- [Task directions]
Include only the line with "root of tail: (281, 269)" and the lines after it, each reproduced exactly as it stands in the entries below.

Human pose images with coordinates
------------------------------------

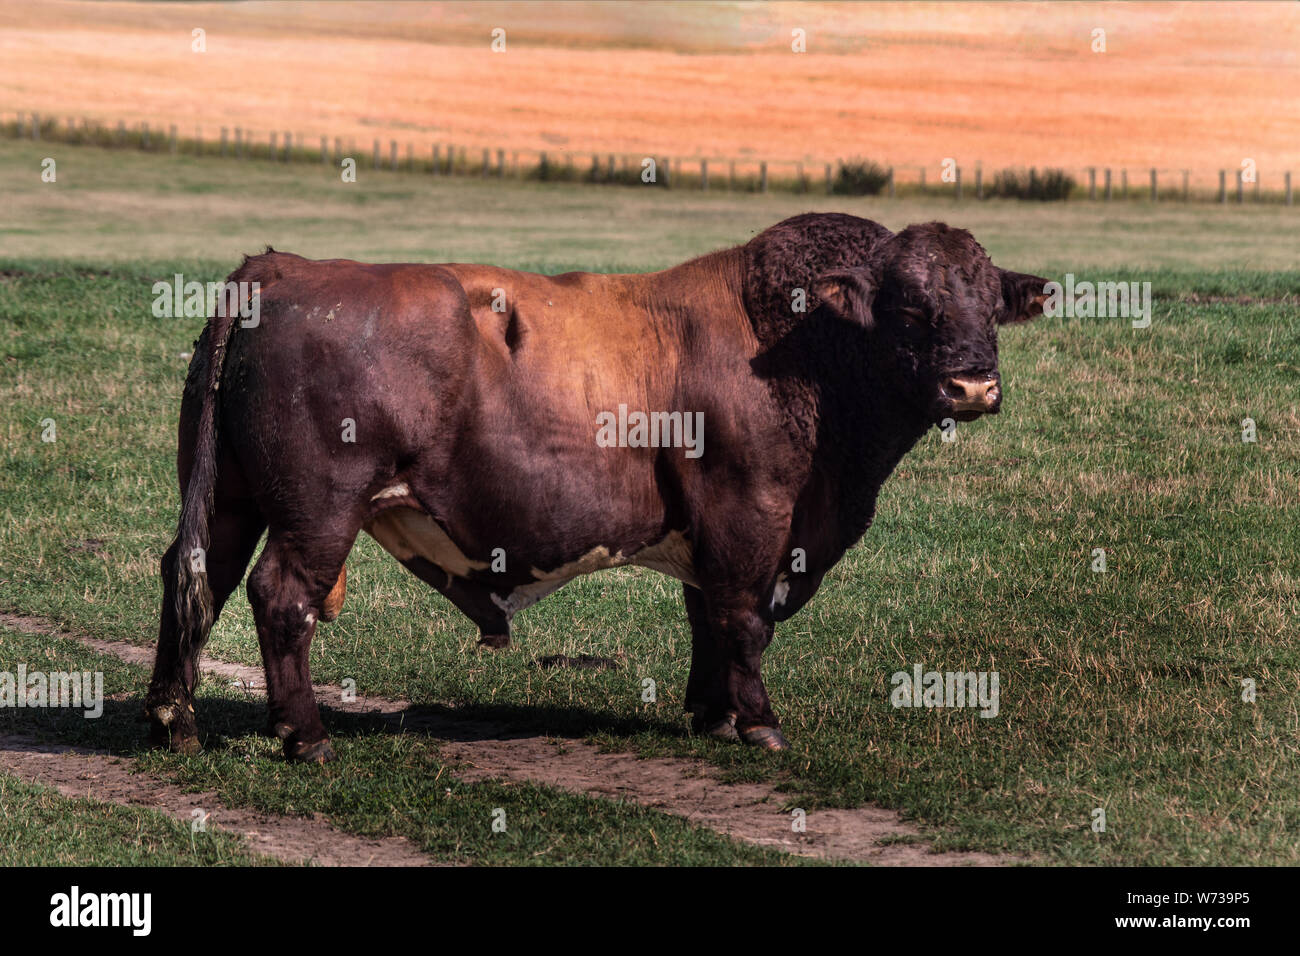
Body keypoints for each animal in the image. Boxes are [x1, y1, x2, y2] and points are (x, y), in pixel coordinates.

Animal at [144, 210, 1045, 764]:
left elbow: (707, 617)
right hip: (316, 514)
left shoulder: (714, 532)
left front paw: (713, 713)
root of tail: (281, 269)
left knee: (195, 580)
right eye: (910, 306)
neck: (803, 345)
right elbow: (745, 620)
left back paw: (173, 720)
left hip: (228, 501)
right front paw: (758, 722)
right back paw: (306, 736)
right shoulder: (753, 515)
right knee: (281, 599)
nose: (973, 385)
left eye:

------------------------------------

- [Expected answer]
root of tail: (281, 269)
left knee: (195, 580)
right eye: (910, 306)
neck: (803, 345)
right elbow: (745, 620)
left back paw: (173, 720)
left hip: (228, 501)
right front paw: (758, 722)
right back paw: (306, 736)
right shoulder: (753, 515)
right knee: (281, 599)
nose: (973, 385)
left eye:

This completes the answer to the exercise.